Top of DATASET EXCERPTS

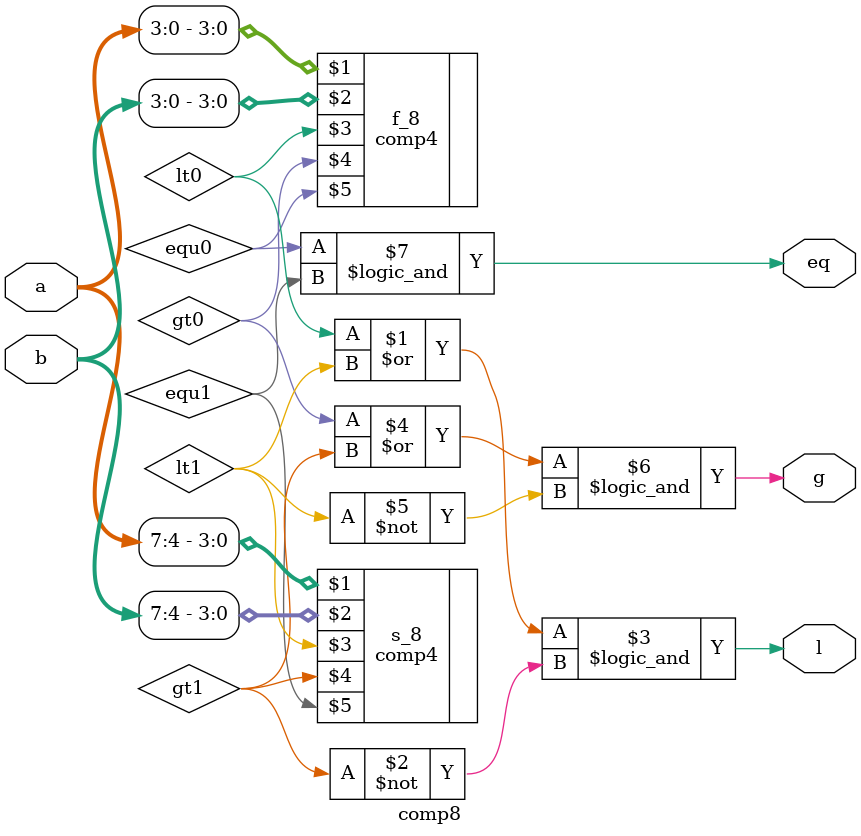
<source format=v>
module comp8(a,b,l,g,eq);
input [7:0] a;
input [7:0] b;
output l,g,eq;
comp4 f_8(a[3:0], b[3:0],lt0,gt0, equ0);
comp4 s_8(a[7:4], b[7:4],lt1,gt1, equ1);
assign l=(lt0 | lt1) && (~gt1);
assign g=(gt0 | gt1) && (~lt1);
assign eq=equ0 && equ1;
endmodule

</source>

Bottom of DATASET EXCERPTS

ABOUT THIS TASK> From the line holding "assign g=(gt0 | gt1) && (~lt1);" through the last line above, reproduce each line exactly and add nothing.

RESPONSE>
assign g=(gt0 | gt1) && (~lt1);
assign eq=equ0 && equ1;
endmodule

</source>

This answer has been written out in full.